Paytm CEO says data protection bill ‘well articulated’, calls it ‘progress of our digital economy’
The Digital Personal Data Protection Bill, 2023, curbs the misuse of personal information by online platforms.
Paytm founder and CEO Vijay Shekhar Sharma on Friday took to X (formerly Twitter) to praise the Digital Personal Data Protection Act, stating that it has been “well articulated” and that “it is progress for India's digital economy,” tagging Union minister Rajeev Chandrasekhar and the IT ministry.
“Digital Privacy and Data Protection law passed in parliament catapults us towards a strong Trillion $ #DigitalIndia economy.

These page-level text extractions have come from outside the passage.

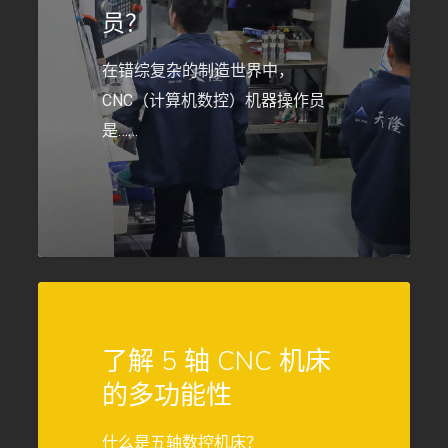
床
员？
操
在错综复杂的制造世界中，
作
CNC（计算机数控）机器操作员
员？
是……
549
了解 5 轴 CNC 机床
的多功能性
什么是五轴数控机床？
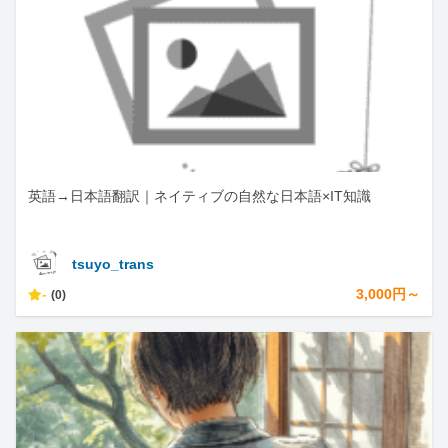
英語→日本語翻訳｜ネイティブの自然な日本語×IT知識
tsuyo_trans
-
3,000円～
(0)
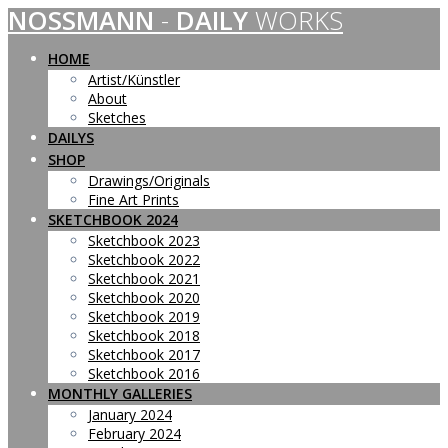
NOSSMANN
-
DAILY
WORKS
Skip
to
content
HOME
Artist/Künstler
About
Sketches
DAILYS
SHOP
Drawings/Originals
Fine Art Prints
SKETCHBOOK 2024
Sketchbook 2023
Sketchbook 2022
Sketchbook 2021
Sketchbook 2020
Sketchbook 2019
Sketchbook 2018
Sketchbook 2017
Sketchbook 2016
MONTHLY GALLERIES
January 2024
February 2024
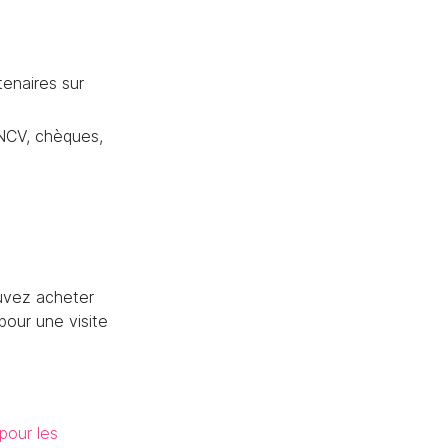
tenaires sur
NCV, chèques,
ouvez acheter
 pour une visite
pour les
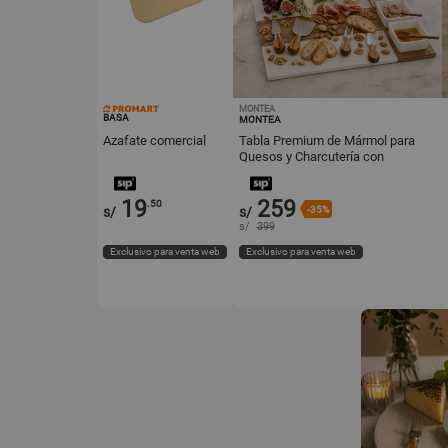
MONTEA
BASA
MONTEA
Azafate comercial
Tabla Premium de Mármol para
Quesos y Charcutería con
Accesorios
19
259
.50
s/
s/
-35%
s/
399
Exclusivo para venta web
Exclusivo para venta web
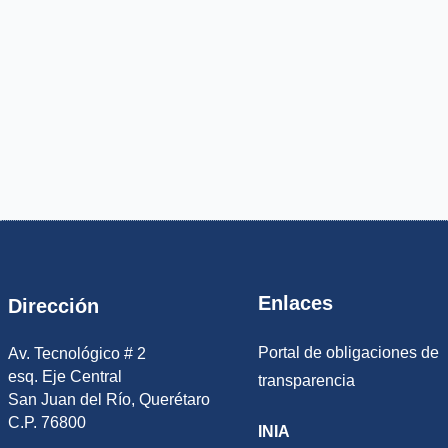
Enlaces
Dirección
Portal de obligaciones de
Av. Tecnológico # 2
esq. Eje Central
transparencia
San Juan del Río, Querétaro
C.P. 76800
INIA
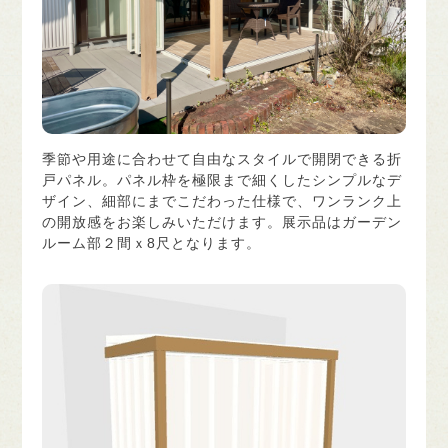
季節や用途に合わせて自由なスタイルで開閉できる折
戸パネル。パネル枠を極限まで細くしたシンプルなデ
ザイン、細部にまでこだわった仕様で、ワンランク上
の開放感をお楽しみいただけます。展示品はガーデン
ルーム部２間ｘ8尺となります。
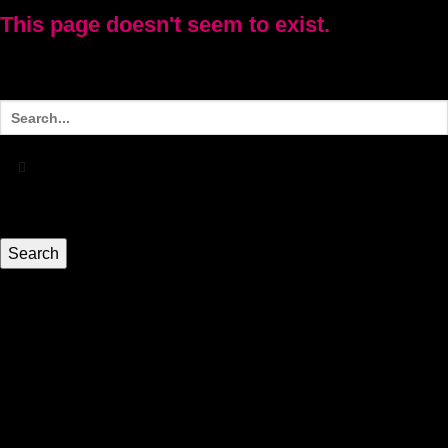
This page doesn't seem to exist.
It looks like the link pointing here was faulty. Maybe try
searching?
HEIM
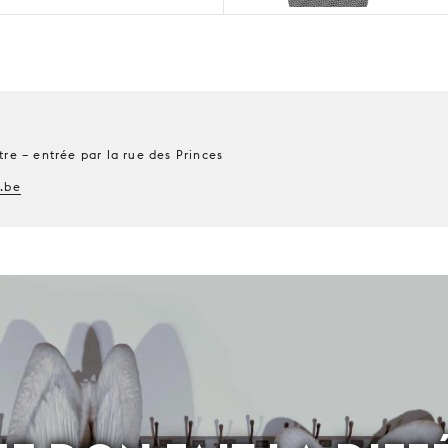
tre – entrée par la rue des Princes
.be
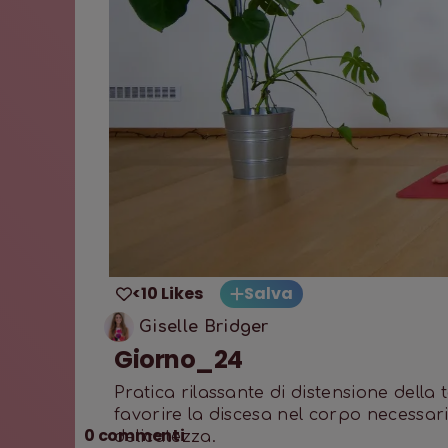
<10 Likes
Salva
Giselle Bridger
Giorno_24
Pratica rilassante di distensione della 
favorire la discesa nel corpo necessar
0
commenti
delicatezza.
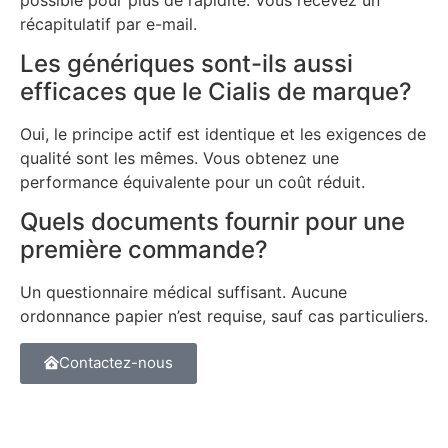
récapitulatif par e-mail.
Les génériques sont-ils aussi
efficaces que le Cialis de marque?
Oui, le principe actif est identique et les exigences de
qualité sont les mêmes. Vous obtenez une
performance équivalente pour un coût réduit.
Quels documents fournir pour une
première commande?
Un questionnaire médical suffisant. Aucune
ordonnance papier n’est requise, sauf cas particuliers.
Contactez-nous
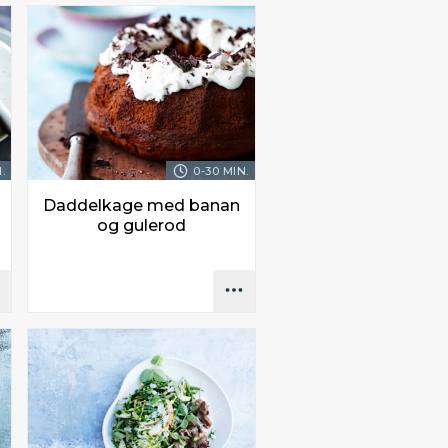
.
0-30 MIN.
Daddelkage med banan
og gulerod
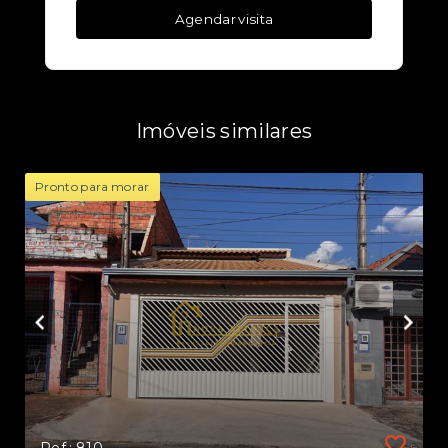
Agendar visita
Imóveis similares
Pronto para morar
Ref.: 810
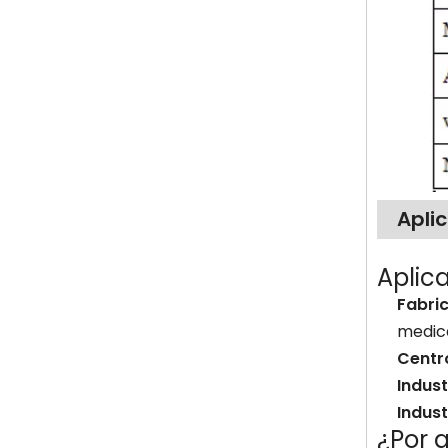
Apli
Aplic
Fabri
medic
Centr
Indust
Indus
¿Por 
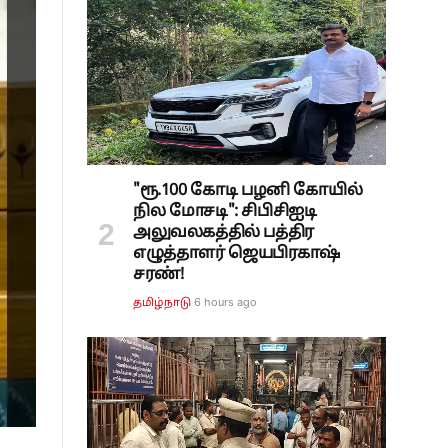
"ரூ.100 கோடி பழனி கோயில்
நில மோசடி": சிபிசிஐடி
அலுவலகத்தில் பத்திர
எழுத்தாளர் ஜெயபிரகாஷ்
சரண்!
6 hours ago
தமிழ்நாடு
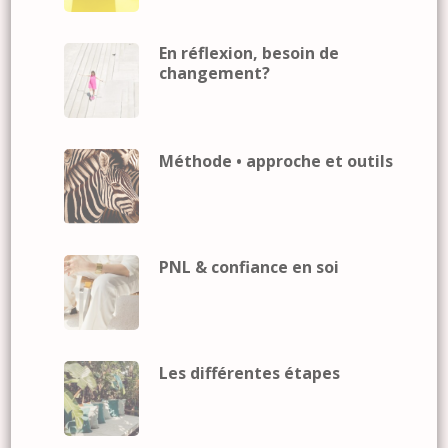
En réflexion, besoin de
changement?
Méthode • approche et outils
PNL & confiance en soi
Les différentes étapes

It is very well articulated, detailed and built by @Rajeev_GoI and India’s technology ministry @GOI_MeitY. This is exactly the kind of progress of our digital economy in the last 10 years, that inspires entrepreneurs to build for India, in India,” Sharma said.

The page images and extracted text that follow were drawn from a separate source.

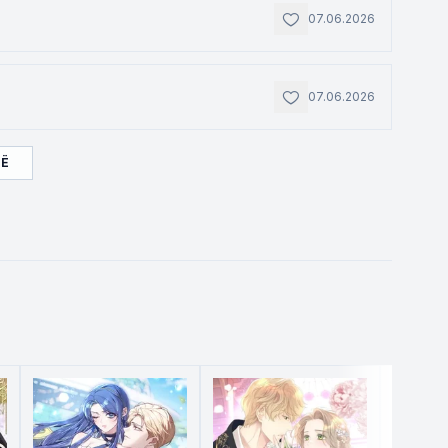
07.06.2026
07.06.2026
ЩЁ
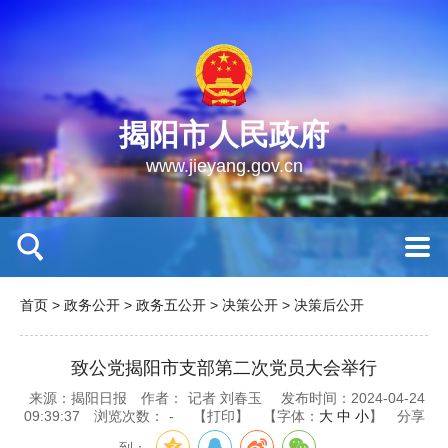
揭阳市人民政府
www.jieyang.gov.cn
首页
>
政务公开
>
政务五公开
>
决策公开
>
决策后公开
致公党揭阳市支部第二次党员大会举行
来源：揭阳日报
作者：
记者 刘春玉
发布时间：2024-04-24
09:39:37
浏览次数：
-
【打印】
【字体：
大
中
小
】
分享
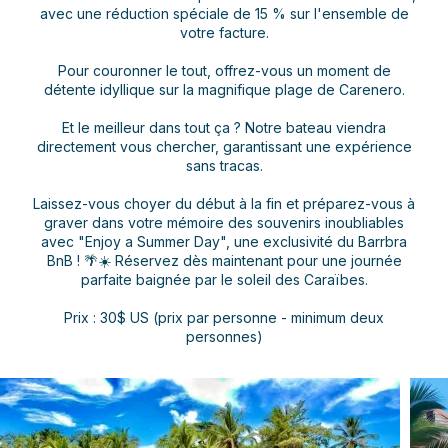
avec une réduction spéciale de 15 % sur l'ensemble de
votre facture.
Pour couronner le tout, offrez-vous un moment de
détente idyllique sur la magnifique plage de Carenero.
Et le meilleur dans tout ça ? Notre bateau viendra
directement vous chercher, garantissant une expérience
sans tracas.
Laissez-vous choyer du début à la fin et préparez-vous à
graver dans votre mémoire des souvenirs inoubliables
avec "Enjoy a Summer Day", une exclusivité du Barrbra
BnB ! 🌴☀️ Réservez dès maintenant pour une journée
parfaite baignée par le soleil des Caraïbes.
Prix : 30$ US (prix par personne - minimum deux
personnes)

Paytm, founded by Vijay Shekhar Sharma in 2010, is a multinational financial technology company that allows digital payments and other financial services.
The Digital Personal Data Protection Bill, 2023, which curbs the misuse of personal information by online platforms, received assent from President Droupadi Murmu on Saturday to become a law after being passed in both the houses of the Parliament, during the recently concluded Monsoon Session.
Truecaller CEO on Data Protection Bill
After the bill was passed in both Houses of Parliament, the co-founder and CEO of Truecaller, Alan Mamedi, issued a statement saying their company “welcomes the new data protection bill” and that the provisions of the bill are a “great addition” to their mission of providing a safer experience for customers. Truecaller is mostly used for 'caller identification' purposes and requires a standard mobile number for registration with the service.
“We welcome the new Digital Personal Data Protection Bill in India that provides a modern, straight-forward and comprehensive privacy framework. Truecaller has been helping Indian consumers to have a safer experience for the past 14 years with GDPR-like rights to protect the consumer, and we believe that the Digital Personal Data Protection Bill is a great addition to that mission across the whole Internet. We stay committed to our mission of making communication safe in India and around the world and will comply with all provisions of the upcoming regulations. We are positive about the bill, which provides clarity and long-term conditions, and our assessment remains that the new law will not affect the user experience in any significant manner,” Alan Mamedi said in his statement.
A quick look at provisions of Digital Personal Data Protection Act
-The Digital Personal Data Protection (DPDP) Act aims to safeguard the privacy of Indian citizens and penalty of up to ₹250 crore on platforms misusing or not securing digital data of the individuals.
-The law outlines how companies should handle users' data stating that the government can ask companies for information and instruct content blocking based on advice from a data protection board appointed by the Union government. Users also have the right to correct their personal data.
-It defines ‘personal data’ broadly, covering information identifying an individual, and ‘digital personal data’ refers to personal data in digital form.
-The law amends the Right to Information Act of 2005 (RTI), removing exemptions on disclosing personal information for public interest. The current RTI Act lets public authorities disclose personal information, like officials' salaries, when it serves public interest.
-Union minister of information and technology Ashwini Vaishnaw, addressing the Lok Sabha, had said that the bill imposes obligations on private and government entities regarding every citizen's data collection and processing. Vaishnaw added that the bill had undergone substantial public consultation before being presented in the House.